## [Task prompt]
Within the material below, locate the line with "de Vulnerabilidades e" and the line with "As vulnerabilidades identificadas", then return those two lines and all lines between them, exactly as written.

## [Dataset records]
=======

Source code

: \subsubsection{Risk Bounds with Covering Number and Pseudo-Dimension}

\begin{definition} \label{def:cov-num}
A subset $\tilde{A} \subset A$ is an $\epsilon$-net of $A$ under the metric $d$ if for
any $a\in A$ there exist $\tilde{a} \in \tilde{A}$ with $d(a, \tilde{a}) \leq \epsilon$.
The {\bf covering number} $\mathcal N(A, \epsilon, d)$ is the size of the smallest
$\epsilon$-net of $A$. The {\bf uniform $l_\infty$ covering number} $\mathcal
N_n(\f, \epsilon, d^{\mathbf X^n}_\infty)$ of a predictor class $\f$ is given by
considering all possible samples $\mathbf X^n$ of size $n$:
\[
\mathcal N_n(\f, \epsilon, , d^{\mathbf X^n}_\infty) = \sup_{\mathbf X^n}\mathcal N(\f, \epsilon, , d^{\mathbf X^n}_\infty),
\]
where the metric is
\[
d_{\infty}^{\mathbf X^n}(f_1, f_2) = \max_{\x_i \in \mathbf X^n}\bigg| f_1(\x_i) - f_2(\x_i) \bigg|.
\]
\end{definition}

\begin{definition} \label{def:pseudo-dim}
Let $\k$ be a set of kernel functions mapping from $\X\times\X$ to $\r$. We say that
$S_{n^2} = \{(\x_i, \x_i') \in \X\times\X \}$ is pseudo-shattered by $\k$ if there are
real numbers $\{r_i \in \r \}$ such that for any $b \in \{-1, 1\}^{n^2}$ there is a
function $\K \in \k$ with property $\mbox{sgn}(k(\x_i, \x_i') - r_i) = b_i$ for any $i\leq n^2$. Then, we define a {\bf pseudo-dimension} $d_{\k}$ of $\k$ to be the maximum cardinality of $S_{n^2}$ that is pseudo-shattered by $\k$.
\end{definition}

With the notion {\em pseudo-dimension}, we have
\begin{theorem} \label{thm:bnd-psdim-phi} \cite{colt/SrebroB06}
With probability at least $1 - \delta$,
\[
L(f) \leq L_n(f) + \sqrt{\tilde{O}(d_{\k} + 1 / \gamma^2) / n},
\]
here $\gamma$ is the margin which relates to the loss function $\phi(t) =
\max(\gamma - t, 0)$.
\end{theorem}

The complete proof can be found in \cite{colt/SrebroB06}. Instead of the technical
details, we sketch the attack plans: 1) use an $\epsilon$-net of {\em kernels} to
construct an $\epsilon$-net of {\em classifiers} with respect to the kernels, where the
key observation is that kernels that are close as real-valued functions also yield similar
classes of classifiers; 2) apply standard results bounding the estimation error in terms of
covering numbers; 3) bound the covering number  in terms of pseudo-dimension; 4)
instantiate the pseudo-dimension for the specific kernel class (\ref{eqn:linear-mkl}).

=======

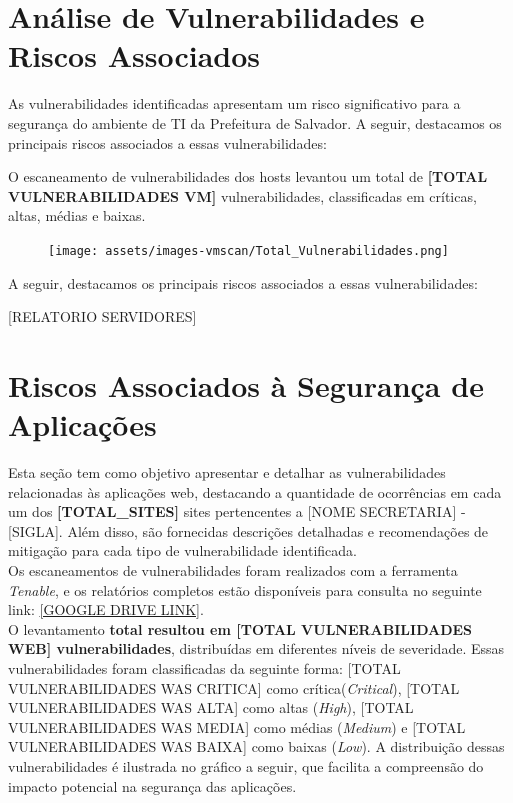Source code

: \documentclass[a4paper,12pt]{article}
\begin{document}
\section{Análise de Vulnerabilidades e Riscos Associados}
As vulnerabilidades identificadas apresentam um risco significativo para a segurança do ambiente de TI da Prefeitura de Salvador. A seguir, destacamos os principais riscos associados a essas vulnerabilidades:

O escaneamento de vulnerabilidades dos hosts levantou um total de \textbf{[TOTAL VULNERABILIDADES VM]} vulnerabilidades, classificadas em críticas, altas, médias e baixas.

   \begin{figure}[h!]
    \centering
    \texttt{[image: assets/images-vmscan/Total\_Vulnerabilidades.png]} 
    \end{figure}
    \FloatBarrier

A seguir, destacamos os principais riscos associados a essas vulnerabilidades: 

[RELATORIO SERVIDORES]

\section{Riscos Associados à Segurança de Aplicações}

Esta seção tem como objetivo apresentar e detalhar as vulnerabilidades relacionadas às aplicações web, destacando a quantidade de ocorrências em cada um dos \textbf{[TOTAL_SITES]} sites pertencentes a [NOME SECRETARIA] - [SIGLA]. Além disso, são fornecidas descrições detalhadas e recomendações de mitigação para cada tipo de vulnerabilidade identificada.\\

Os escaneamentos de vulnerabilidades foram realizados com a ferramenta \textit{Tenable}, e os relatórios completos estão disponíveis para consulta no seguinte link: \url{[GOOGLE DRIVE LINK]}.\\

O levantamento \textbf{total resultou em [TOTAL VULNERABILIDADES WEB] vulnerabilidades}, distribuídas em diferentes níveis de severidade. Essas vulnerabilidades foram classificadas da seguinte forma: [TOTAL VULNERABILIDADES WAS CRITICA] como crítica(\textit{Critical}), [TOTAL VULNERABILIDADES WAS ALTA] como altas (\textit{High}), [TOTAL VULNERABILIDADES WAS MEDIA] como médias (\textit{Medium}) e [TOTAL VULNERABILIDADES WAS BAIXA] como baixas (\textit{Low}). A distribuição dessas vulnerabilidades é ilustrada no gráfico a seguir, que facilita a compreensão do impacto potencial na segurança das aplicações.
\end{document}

=======

## [Output of the task]
\section{Análise de Vulnerabilidades e Riscos Associados}
As vulnerabilidades identificadas apresentam um risco significativo para a segurança do ambiente de TI da Prefeitura de Salvador. A seguir, destacamos os principais riscos associados a essas vulnerabilidades:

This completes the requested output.